Luis Corron, Security Evangelist, chez Avast, suite au piratage massif d’iPhone révélé par Google :
« En utilisant les exploits zero day, n’importe quel utilisateur avec un iPhone ou un iPad pourrait être une victime simplement en visitant un site Web. Il ne s’agit pas de sites internet créés spécifiquement pour cette attaque, mais de sites légitimes qui ont été compromis. L’exploitation de sites Web réels pour lancer des attaques malveillantes est une technique populaire parmi les cybercriminels depuis de nombreuses années. De plus, les utilisateurs ne se rendront pas compte que leurs périphériques ont été piratés, car il n’y a aucun signe extérieur de piratage.
« L’attaque n’est pas persistante, ce qui signifie qu’elle n’installe aucun malware permanent sur l’appareil, et qu’une fois que le téléphone ou la tablette est redémarré(e), l’attaque disparaît. Cependant, les cybercriminels peuvent récupérer toutes les informations pertinentes de l’appareil, y compris les conversations de WhatsApp, Telegram ou iMessage, ou encore les données concernant l’accès aux comptes utilisateurs. De plus, de nombreuses personnes n’éteignent pas leur téléphone, ce qui signifie que l’attaque peut rester active dessus pendant de longues périodes.
« Cette attaque est bien réelle dans la mesure où plusieurs exploits différents sont utilisés - y compris les exploits zero day – nous faisons face à un groupe sophistiqué qui recueille des données auprès des victimes depuis longtemps. Les hackers ont probablement une sorte de panneau de contrôle à partir duquel ils peuvent suivre et obtenir des informations depuis n’importe quel dispositif qui a été compromis à un moment donné. En entrant simplement le numéro de téléphone de la victime, ils pourraient récupérer toutes les informations dont ils disposent, y compris quand et où le périphérique a été actif, l’accès aux comptes de messagerie, les conversations privées, etc.
« Tous les utilisateurs d’iOS sont concernés, ce qui signifie tous les utilisateurs d’iPhone et d’iPad, soit des centaines de millions de personnes potentiellement victimes.
« Outre la violation évidente de la vie privée, cette faille devrait faire réfléchir à deux fois les entreprises et les gouvernements avant d’autoriser l’utilisation des appareils iOS. De plus, il est important de noter qu’aucune solution antivirus n’est disponible pour iOS, car Apple ne le permet pas.
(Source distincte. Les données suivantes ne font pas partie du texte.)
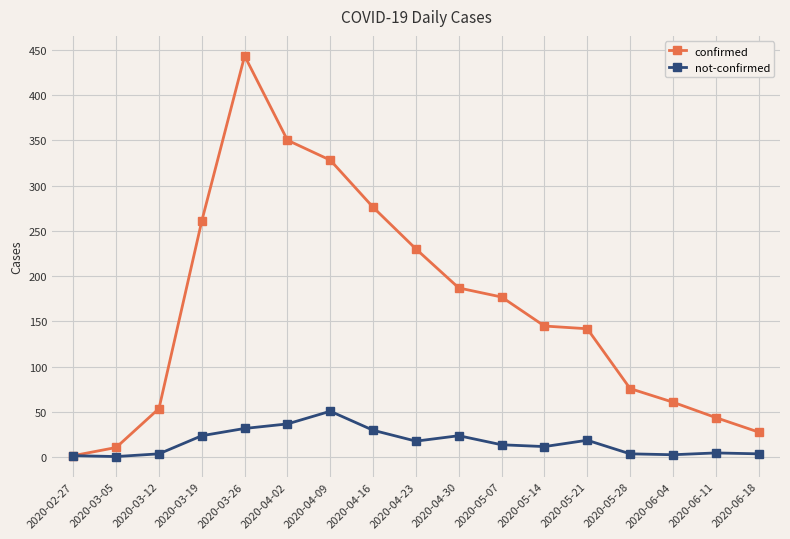

What position from the right is 2020-05-21?

5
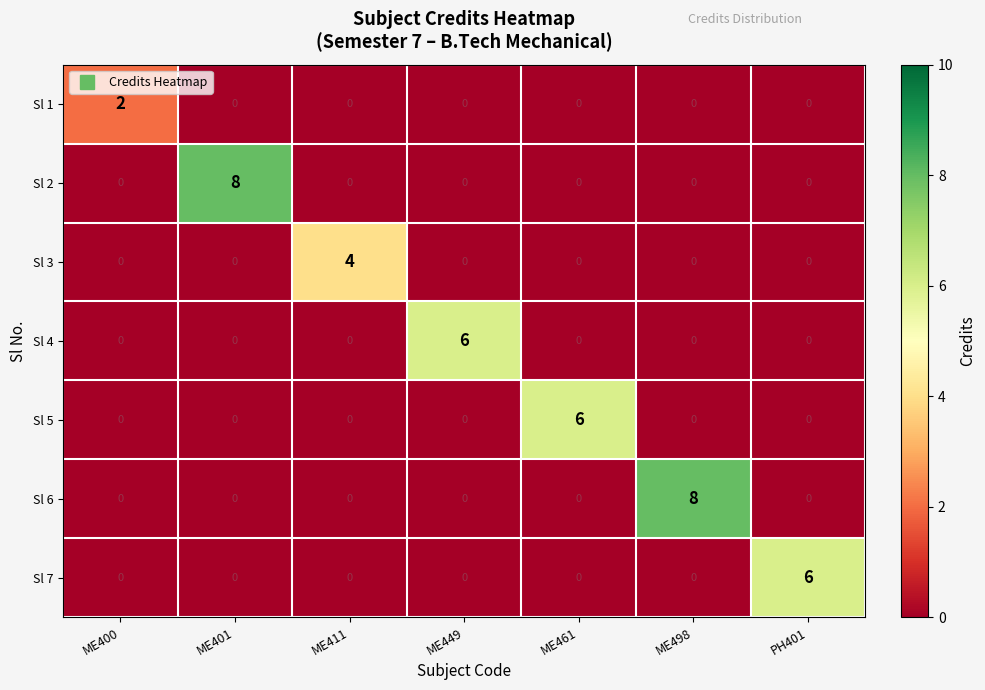

What is the greatest value displayed?

8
Ils affirment avoir “conçu la plateforme iOS qui intègre la sécurité”, et qu’il n’y a donc pas besoin d’une application antivirus. Il existe des solutions de sécurité pour iOS qui offrent une certaine protection, comme le filtrage des sites Web malveillants, mais les antivirus ne sont toujours pas autorisés dans iOS.
« Il faut savoir que ces types d’exploits sont coûteux et rares parce qu’ils sont utilisés dans des attaques ciblées, alors qu’il s’agit ici d’une attaque plus ouverte contre tous les utilisateurs d’iOS. Cependant, elle a pu passer inaperçue pendant longtemps, ce qui a permis aux hackers de créer une vaste base de données contenant des informations provenant de milliers de personnes, et de l’utiliser comme moyen de renseignement ou de vendre les données au plus offrant.
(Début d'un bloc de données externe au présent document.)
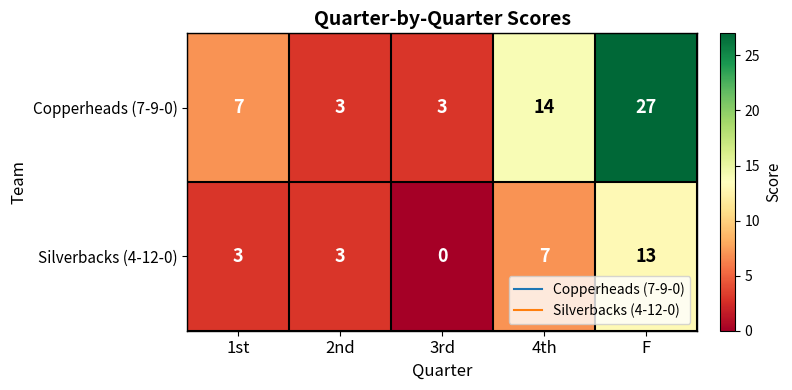

Which series has the largest total across all categories?

Copperheads (7-9-0)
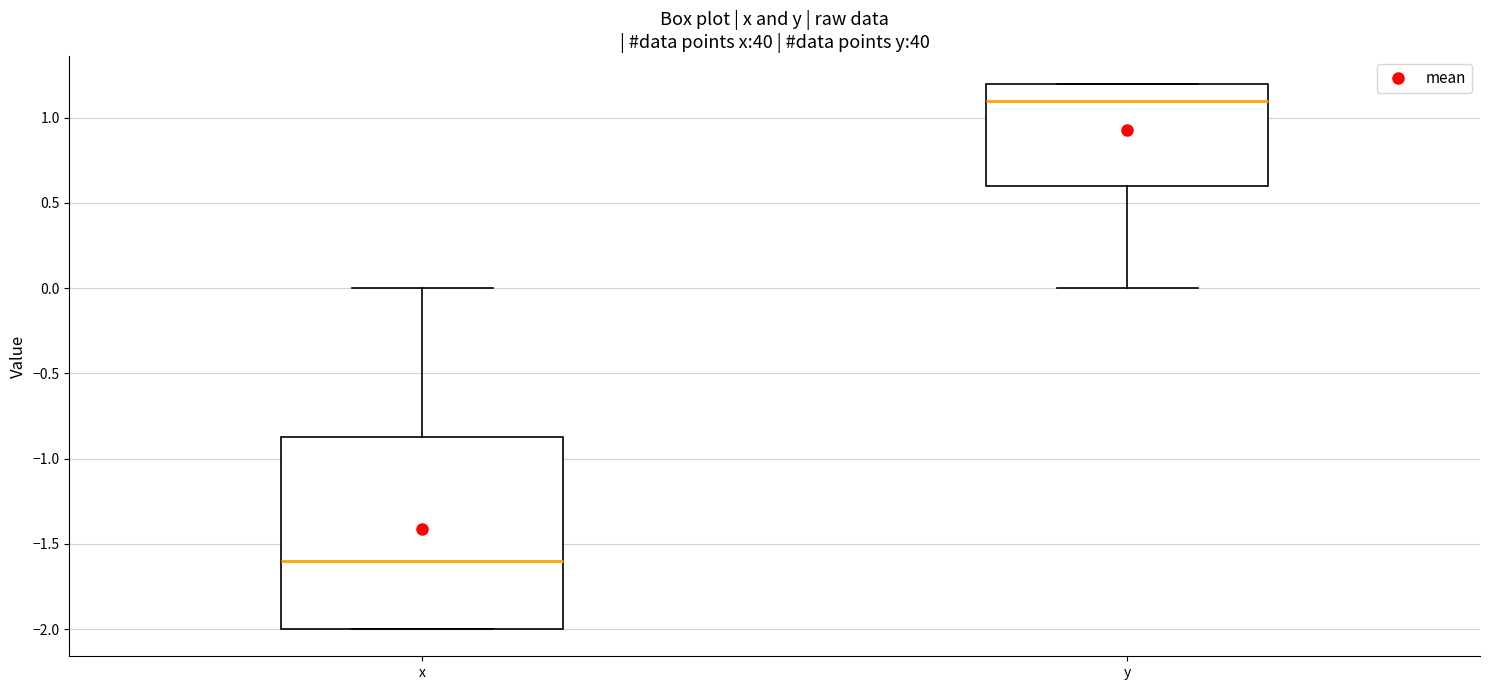

Which box is the tallest, from its lower edge to its upper edge?

x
« Désormais, d’un point de vue sécurité de l’iOS, dans la mesure où Apple n’a pas permis d’installer un antivirus au sein de sa plateforme, les gouvernements, les entreprises et les professionnels qui ont un iPhone vont certainement reconsidérer son utilisation. Par exemple, je pense aux journalistes, qui utilisent pour beaucoup Apple, qui découvrent comment ils ont pu être compromis sans s’en rendre compte et qui n’ont pas d’outils de sécurité disponibles pour se protéger en raison des politiques de l’entreprise américaine ».